You may choose to be taxed as an S corporation. To do so, you need to fill out IRS Form 2553. This should be completed in the first 2 months and 15 days of the tax year where the change will take effect. You can also file Form 2553 in the year before the change will take effect. By default, an LLC will be taxed as a C corporation, if it's taxed as a corporation at all. You must elect to be taxed as an S corporation instead. Taxation as an S corporation is beneficial because you can use various tax benefits of corporations but avoid being double-taxed in certain instances, as a C corporation would be.

Does it make sense for an LLC to be taxed as an S-Corporation?

Speak with a CPA or an attorney to gain clarity on whether you should make the optional election to be taxed as an S corporation. You may be getting taxed excessively if your business generates more profits than what owners could reasonably generate through their work.

Self-employment taxes for partnerships and sole proprietorships amount to 15.4 percent of profits.
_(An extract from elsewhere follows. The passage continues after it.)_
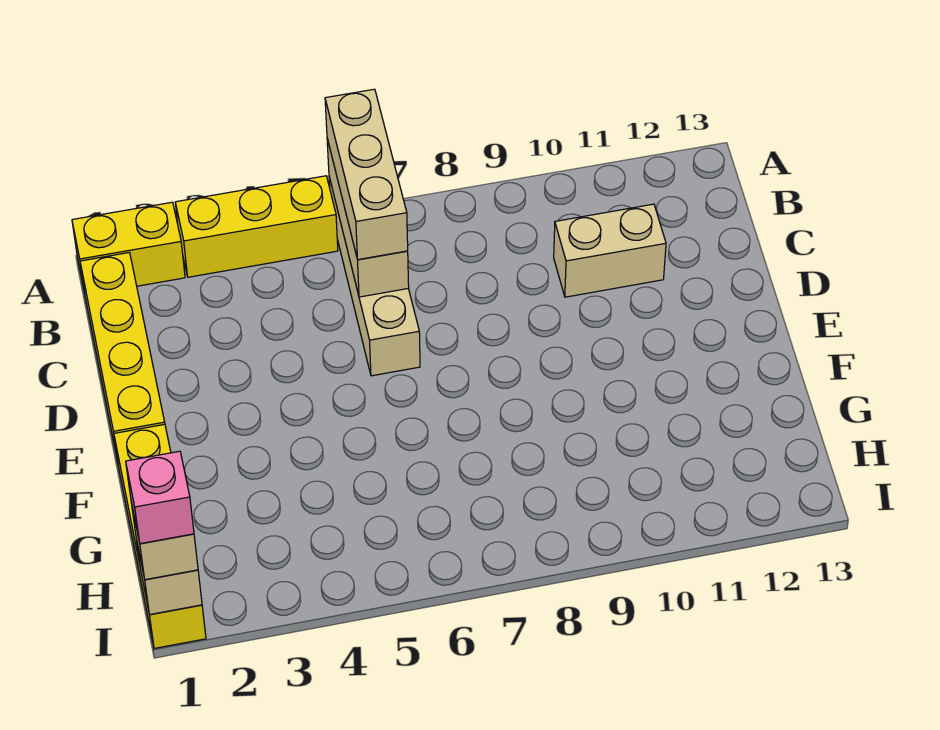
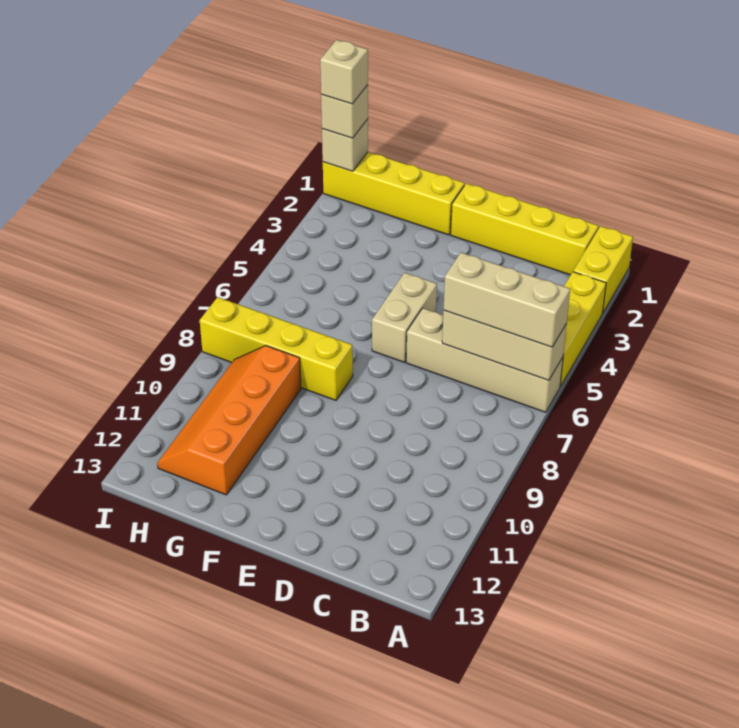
tan brick C10:C11 level 1 -> tan brick E5:E6 level 1
none -> yellow brick F8:I8 level 1
none -> orange slope G9:H12 level 1 top G
pink brick I1 level 4 -> tan brick I1 level 4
S corporation taxation lets the LLC pay members a wage, which reduces the LLC's profits.

The wage portion will incur self-employment taxes. The profits of the LLC are distributed to members afterward, and they are not subject to self-employment tax. Only members who are actively working in the business are eligible to receive a wage. Thus, passive members will not get this tax benefit. Usually, this results in lower taxes for active members. Note that wages must be reasonable for the person's role; in other words, they can't be too low. Consult your CPA or tax attorney to determine whether the wages you pay members are "reasonable".

Restrictions on the S Corporation Election

  • The LLC cannot have members who are non-resident aliens, partnerships, or corporations.
  • The LLC cannot have over 100 members.
  • The LLC may not have non-voting and voting members, or any other separate categories of ownership.

How to Form an LLC in California: Choose a Name for Your LLC

California law states that an LLC's name should end with any of the following: LLC, L.L.C., or Limited Liability Company. Additionally, you may abbreviate "Company" to "Co." and "Limited" to "Ltd.". An LLC cannot use words such as insurer, insurance company, corp, corporation, inc, incorporated, trust, trustee, or bank in its name. University, bank, and attorney are examples of restricted words that require licensing and paperwork. Any words that could cause your business to be confused with a government entity, such as FBI or treasury, are also not allowed.

Your LLC name cannot be too similar to an LLC name that already exists in California. Check the California Secretary of State's website to see if your name is similar to one that's already in existence. Search terms are checked against the California SOS' list of registered LLC names.

You can fill out a name reservation request form to reserve your name for up to 60 days. The form requires a $10 fee, and it can be mailed to the California SOS or delivered in person. There is more helpful information about naming an LLC in the Secretary of State's publication "Business Entity: Name Regulations & Additional Statutory Requirements and Restrictions", which can be downloaded from their website.